Superman/Aliens 2: Godwar

Superman/Aliens 2: Godwar
Superman Aliens God War review
  • North American Publisher / ISBN: Dark Horse/DC - 1-56971-963-3
  • Volume No.: 2
  • Release date: 2003
  • UPC: 9781569719633
  • Contains adult content?: no
  • Does this pass the Bechdel test?: no
  • Positive minority portrayal?: no
  • CATEGORIES: Superhero

Chuck Dixon’s introductory pages offer an interesting battleground for Superman’s second encounter with the Xenomorphs, as one of their craft is sent hurtling down into the horrors of Apokalips, the kingdom of cruel despot Darkseid. It doesn’t take him long to learn what the aliens are and how they can be weaponised, and shortly thereafter he launches an attack on the benign gods of New Genesis, where Superman just happens to be visiting.

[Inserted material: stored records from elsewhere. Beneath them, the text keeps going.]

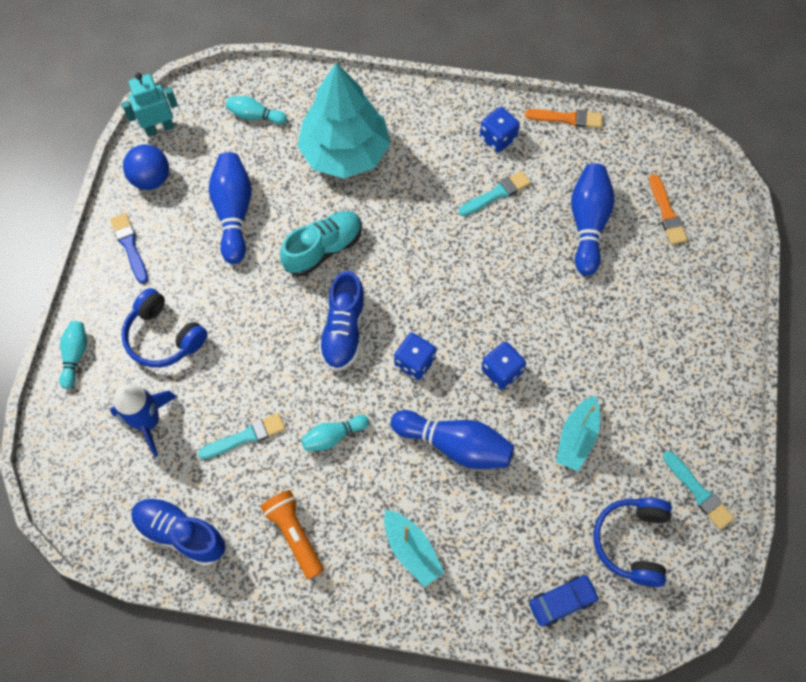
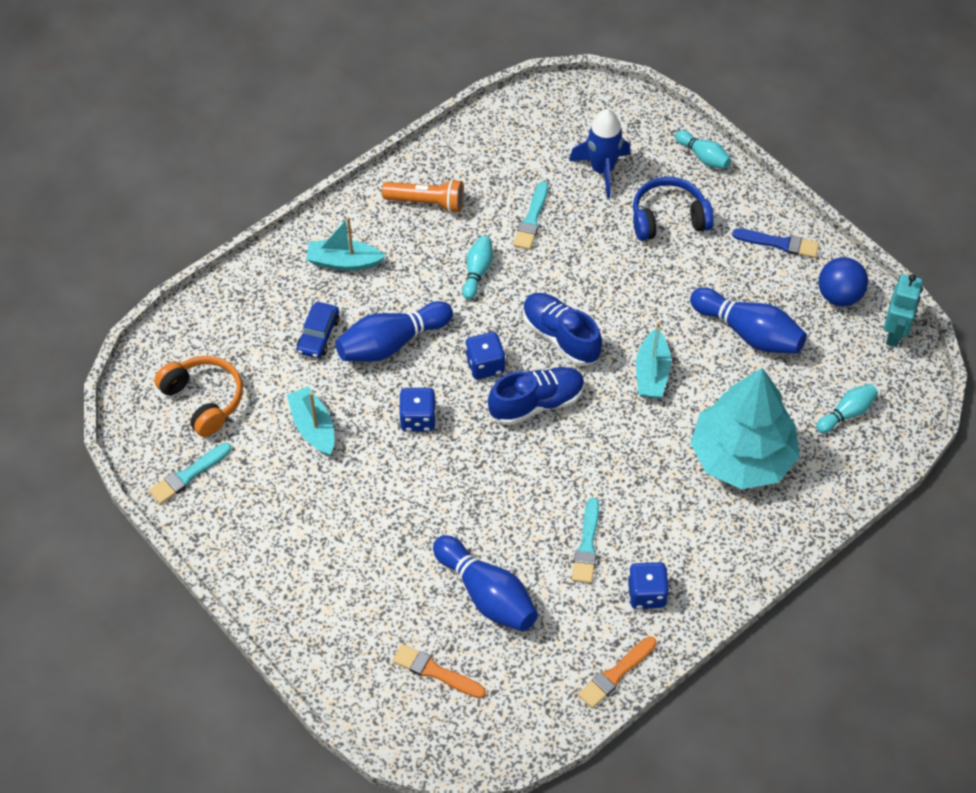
camera: 130 degrees right, 10 degrees down
blue shoe [131,497,225,566] -> blue shoe moved to [488,367,585,425]
turquoise shoe [280,211,362,276] -> turquoise boat [636,322,671,398]
blue car [529,575,599,626] -> blue car moved to [297,302,340,358]
blue headphones [593,497,672,587] -> orange headphones [154,356,243,437]
turquoise brush [663,451,734,530] -> turquoise brush turned 45 degrees counterclockwise [149,443,231,504]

A plague of alien infants is loosed upon New Genesis, and having encountered the aliens before, appropriately enough in Superman/Aliens, Superman has some acquired knowledge. He determines that the only way to solve the situation is to strike at the core, which means travelling to Apokalips to locate the alien Queen. While that would be dangerous enough, there’s the added menace of Darkseid and all the forces he can call to back him up. This plot is counterpointed by Big Barda and her allies trapped underground with a whole host of aliens in the vicinity.

This is very much a poor relation to the first Superman and Aliens confrontation, as a Superman story in which the aliens are villains of the week rather than any equal sharing of the spotlight. Unlike previously, Superman has his full powers at his disposal, so surprises are very few, and aspects of the aliens are shortchanged for plot convenience. It’s enough for Barda to issue a warning about the corrosive qualities of the aliens’ blood, for instance, and so it has no effect in a severely confined location. Furthermore Darkseid’s plan doesn’t withstand much in the way of scrutiny, but we shouldn’t question his motives, apparently.

Kevin Nowlan remains from the first book’s creative team, but here only inking the pencils of Jon Bogdanove rather than pencilling himself. Bogdanove is a standard superhero artist whose pages do the job of telling the story, but there’s nothing about them to merit a second glance.

The pages are filled, but by going through the motions.